== EXERCISE DETAILS ==
Output, please, exactly those lines of the listing that come before the line with "Wildlife & garden", along with that line itself.

== TASK INPUT ==
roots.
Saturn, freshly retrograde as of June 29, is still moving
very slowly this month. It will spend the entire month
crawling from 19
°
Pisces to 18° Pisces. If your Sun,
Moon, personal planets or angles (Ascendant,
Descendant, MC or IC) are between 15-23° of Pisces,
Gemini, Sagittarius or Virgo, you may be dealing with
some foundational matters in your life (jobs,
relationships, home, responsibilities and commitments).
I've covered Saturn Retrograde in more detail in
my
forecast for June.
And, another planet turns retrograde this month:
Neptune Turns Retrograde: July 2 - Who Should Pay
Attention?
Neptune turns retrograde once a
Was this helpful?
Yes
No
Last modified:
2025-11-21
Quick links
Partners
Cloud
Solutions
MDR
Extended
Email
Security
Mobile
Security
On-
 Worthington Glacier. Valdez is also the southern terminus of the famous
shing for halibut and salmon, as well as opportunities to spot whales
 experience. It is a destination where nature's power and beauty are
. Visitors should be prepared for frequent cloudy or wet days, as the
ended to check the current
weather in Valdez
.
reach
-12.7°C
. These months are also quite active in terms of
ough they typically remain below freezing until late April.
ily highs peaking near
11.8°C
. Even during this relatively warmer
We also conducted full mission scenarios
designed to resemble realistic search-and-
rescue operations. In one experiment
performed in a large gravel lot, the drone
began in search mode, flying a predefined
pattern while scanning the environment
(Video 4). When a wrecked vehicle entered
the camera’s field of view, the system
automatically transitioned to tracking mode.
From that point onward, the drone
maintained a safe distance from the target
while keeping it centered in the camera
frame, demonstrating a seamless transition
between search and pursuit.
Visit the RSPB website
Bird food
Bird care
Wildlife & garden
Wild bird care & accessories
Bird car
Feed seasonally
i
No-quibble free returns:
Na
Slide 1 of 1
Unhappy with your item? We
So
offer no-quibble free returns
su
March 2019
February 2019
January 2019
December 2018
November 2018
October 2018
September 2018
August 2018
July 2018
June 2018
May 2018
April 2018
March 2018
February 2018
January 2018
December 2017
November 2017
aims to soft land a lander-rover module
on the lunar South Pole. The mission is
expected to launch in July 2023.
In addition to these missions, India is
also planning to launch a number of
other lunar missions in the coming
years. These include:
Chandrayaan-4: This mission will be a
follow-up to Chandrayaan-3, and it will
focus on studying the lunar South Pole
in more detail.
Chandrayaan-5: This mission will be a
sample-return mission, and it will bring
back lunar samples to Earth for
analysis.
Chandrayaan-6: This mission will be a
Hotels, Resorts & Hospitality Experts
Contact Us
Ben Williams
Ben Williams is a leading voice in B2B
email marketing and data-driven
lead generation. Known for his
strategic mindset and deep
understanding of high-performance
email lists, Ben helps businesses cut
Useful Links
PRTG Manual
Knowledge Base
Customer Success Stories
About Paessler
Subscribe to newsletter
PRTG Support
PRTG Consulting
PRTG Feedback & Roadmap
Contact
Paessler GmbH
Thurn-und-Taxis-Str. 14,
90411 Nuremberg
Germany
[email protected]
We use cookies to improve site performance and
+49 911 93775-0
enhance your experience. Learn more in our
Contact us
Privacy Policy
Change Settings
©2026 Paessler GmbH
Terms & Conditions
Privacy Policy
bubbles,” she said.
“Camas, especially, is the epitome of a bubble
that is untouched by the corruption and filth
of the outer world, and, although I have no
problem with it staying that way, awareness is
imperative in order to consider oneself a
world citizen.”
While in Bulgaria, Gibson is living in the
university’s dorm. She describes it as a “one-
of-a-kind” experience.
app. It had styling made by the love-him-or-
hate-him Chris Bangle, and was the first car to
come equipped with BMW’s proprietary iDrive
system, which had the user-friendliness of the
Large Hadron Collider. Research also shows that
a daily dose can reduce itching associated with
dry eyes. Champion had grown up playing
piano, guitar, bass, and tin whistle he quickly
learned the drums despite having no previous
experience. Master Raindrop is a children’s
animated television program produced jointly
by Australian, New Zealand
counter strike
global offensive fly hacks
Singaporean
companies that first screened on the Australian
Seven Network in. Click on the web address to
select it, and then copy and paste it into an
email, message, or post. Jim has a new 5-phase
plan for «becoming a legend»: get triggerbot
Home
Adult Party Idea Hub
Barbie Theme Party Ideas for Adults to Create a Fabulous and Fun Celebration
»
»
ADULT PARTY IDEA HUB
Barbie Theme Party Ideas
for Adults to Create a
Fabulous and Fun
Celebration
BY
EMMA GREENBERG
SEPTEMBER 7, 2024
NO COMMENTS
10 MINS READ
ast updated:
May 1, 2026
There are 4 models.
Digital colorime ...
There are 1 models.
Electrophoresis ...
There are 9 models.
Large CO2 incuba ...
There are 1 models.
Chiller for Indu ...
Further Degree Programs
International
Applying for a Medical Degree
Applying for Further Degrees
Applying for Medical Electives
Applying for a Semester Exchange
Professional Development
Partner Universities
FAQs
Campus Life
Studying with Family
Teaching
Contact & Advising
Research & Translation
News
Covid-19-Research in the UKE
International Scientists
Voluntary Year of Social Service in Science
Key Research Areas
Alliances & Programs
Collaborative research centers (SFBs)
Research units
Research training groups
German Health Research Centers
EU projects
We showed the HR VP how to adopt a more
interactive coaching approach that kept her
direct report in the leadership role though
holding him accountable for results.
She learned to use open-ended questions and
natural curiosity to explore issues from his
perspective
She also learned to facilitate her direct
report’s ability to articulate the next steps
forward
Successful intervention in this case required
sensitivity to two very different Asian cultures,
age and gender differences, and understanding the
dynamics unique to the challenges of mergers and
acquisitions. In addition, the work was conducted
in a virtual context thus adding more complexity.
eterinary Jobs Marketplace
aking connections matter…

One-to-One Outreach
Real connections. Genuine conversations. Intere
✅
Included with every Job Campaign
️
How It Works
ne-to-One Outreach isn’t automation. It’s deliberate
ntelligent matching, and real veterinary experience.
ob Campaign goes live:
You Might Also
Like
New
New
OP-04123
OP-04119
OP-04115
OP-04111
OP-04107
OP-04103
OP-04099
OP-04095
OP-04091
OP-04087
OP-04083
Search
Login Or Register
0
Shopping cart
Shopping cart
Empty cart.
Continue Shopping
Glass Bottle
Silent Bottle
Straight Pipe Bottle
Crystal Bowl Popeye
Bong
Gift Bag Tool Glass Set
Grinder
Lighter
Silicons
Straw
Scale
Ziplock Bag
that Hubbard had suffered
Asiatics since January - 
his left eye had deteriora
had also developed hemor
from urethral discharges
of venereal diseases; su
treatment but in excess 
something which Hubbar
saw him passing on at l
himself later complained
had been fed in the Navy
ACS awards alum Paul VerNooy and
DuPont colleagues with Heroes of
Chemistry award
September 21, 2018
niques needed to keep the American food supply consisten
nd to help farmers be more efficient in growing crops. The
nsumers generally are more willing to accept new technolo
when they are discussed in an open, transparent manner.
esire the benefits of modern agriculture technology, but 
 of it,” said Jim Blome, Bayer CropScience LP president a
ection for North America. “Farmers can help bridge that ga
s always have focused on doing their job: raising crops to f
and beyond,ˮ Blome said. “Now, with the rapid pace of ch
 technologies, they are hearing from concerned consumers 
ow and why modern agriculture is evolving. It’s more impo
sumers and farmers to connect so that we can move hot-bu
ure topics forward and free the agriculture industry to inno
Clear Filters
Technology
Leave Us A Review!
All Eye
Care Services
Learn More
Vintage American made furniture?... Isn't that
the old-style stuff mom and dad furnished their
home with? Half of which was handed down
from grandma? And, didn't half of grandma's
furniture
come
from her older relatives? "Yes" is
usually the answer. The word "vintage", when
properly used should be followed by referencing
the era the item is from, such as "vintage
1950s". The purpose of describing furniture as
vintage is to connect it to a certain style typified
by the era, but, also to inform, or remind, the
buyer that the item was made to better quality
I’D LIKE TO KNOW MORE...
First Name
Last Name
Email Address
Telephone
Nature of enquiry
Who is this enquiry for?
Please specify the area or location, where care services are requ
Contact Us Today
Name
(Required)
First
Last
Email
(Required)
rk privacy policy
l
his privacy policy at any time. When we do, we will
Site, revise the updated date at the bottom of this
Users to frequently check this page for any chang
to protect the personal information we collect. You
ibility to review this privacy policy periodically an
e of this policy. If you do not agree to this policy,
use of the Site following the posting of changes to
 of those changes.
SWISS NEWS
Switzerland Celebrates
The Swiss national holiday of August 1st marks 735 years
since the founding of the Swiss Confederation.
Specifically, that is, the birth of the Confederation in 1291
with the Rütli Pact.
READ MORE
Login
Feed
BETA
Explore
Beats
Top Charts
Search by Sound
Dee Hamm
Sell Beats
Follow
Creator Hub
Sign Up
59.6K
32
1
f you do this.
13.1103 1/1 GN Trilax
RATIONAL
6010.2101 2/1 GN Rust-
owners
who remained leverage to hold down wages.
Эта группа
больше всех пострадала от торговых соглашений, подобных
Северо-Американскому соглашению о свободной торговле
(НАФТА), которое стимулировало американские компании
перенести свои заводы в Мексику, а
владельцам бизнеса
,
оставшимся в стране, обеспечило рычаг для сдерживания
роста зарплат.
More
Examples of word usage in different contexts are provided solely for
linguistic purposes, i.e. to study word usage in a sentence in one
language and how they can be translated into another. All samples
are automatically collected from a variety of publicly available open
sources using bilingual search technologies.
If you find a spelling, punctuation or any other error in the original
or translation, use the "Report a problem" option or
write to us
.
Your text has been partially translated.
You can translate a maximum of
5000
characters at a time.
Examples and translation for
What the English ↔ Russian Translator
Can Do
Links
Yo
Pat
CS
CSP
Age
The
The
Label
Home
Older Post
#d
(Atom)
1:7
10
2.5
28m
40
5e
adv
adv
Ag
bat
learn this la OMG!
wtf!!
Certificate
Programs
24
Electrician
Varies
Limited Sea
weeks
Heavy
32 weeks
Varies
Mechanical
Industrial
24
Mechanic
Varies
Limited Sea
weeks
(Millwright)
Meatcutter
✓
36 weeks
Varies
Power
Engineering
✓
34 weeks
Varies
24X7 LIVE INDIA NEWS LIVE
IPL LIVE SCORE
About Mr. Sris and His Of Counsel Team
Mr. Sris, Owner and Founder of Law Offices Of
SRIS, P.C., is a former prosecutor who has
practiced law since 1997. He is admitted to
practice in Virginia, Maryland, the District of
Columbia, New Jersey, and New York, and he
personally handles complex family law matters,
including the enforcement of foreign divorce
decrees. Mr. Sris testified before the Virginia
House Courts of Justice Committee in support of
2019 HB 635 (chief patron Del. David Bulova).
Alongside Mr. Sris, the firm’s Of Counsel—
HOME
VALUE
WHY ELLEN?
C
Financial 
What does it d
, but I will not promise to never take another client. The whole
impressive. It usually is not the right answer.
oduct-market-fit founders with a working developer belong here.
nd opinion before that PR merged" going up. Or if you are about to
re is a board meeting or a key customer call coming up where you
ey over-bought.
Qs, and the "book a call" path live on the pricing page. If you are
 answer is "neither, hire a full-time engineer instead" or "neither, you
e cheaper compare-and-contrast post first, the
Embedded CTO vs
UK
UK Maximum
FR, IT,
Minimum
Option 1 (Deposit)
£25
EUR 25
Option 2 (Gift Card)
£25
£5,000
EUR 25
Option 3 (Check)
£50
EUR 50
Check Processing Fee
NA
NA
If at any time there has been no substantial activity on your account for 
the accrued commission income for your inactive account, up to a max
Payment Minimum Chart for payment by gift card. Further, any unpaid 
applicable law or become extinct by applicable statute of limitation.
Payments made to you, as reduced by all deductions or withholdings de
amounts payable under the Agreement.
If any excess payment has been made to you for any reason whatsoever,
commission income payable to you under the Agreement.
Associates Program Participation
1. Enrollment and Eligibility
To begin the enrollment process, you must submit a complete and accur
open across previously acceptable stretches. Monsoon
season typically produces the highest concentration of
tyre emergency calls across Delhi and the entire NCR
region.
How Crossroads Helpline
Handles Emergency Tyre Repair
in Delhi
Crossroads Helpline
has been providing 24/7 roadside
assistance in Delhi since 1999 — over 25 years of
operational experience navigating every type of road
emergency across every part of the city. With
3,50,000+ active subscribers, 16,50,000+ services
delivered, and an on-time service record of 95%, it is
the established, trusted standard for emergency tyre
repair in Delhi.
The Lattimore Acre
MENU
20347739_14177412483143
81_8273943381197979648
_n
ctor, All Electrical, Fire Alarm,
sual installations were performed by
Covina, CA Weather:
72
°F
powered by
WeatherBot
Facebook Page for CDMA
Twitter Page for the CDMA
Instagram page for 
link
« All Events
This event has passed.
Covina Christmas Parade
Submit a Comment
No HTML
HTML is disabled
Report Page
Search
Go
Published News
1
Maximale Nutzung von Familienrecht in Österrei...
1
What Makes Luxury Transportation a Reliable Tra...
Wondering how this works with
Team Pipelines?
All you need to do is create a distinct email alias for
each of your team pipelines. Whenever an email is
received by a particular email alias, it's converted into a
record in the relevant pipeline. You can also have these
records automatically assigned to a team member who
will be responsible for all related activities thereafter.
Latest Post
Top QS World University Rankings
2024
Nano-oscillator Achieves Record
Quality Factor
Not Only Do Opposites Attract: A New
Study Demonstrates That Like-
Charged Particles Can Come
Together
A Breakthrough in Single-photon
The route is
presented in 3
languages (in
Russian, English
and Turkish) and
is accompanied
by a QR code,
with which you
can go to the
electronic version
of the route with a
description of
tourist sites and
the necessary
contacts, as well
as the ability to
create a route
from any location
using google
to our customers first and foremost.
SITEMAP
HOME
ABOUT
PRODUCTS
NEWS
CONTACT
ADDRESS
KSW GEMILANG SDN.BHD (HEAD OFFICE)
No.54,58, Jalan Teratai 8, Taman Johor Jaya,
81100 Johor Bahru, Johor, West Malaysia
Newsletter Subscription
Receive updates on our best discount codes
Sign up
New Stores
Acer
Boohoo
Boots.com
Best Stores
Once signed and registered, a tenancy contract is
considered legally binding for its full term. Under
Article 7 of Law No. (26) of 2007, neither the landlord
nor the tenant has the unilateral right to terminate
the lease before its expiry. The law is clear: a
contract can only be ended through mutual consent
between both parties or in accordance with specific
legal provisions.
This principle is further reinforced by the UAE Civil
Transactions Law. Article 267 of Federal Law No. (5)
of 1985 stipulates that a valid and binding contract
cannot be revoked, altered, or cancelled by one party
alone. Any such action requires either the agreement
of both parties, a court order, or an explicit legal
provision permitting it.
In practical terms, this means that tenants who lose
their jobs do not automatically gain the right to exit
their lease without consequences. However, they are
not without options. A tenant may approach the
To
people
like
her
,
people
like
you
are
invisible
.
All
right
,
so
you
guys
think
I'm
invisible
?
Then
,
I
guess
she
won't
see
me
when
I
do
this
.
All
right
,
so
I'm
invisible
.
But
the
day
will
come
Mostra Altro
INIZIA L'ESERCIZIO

== TASK RESPONSE ==
roots.
Saturn, freshly retrograde as of June 29, is still moving
very slowly this month. It will spend the entire month
crawling from 19
°
Pisces to 18° Pisces. If your Sun,
Moon, personal planets or angles (Ascendant,
Descendant, MC or IC) are between 15-23° of Pisces,
Gemini, Sagittarius or Virgo, you may be dealing with
some foundational matters in your life (jobs,
relationships, home, responsibilities and commitments).
I've covered Saturn Retrograde in more detail in
my
forecast for June.
And, another planet turns retrograde this month:
Neptune Turns Retrograde: July 2 - Who Should Pay
Attention?
Neptune turns retrograde once a
Was this helpful?
Yes
No
Last modified:
2025-11-21
Quick links
Partners
Cloud
Solutions
MDR
Extended
Email
Security
Mobile
Security
On-
 Worthington Glacier. Valdez is also the southern terminus of the famous
shing for halibut and salmon, as well as opportunities to spot whales
 experience. It is a destination where nature's power and beauty are
. Visitors should be prepared for frequent cloudy or wet days, as the
ended to check the current
weather in Valdez
.
reach
-12.7°C
. These months are also quite active in terms of
ough they typically remain below freezing until late April.
ily highs peaking near
11.8°C
. Even during this relatively warmer
We also conducted full mission scenarios
designed to resemble realistic search-and-
rescue operations. In one experiment
performed in a large gravel lot, the drone
began in search mode, flying a predefined
pattern while scanning the environment
(Video 4). When a wrecked vehicle entered
the camera’s field of view, the system
automatically transitioned to tracking mode.
From that point onward, the drone
maintained a safe distance from the target
while keeping it centered in the camera
frame, demonstrating a seamless transition
between search and pursuit.
Visit the RSPB website
Bird food
Bird care
Wildlife & garden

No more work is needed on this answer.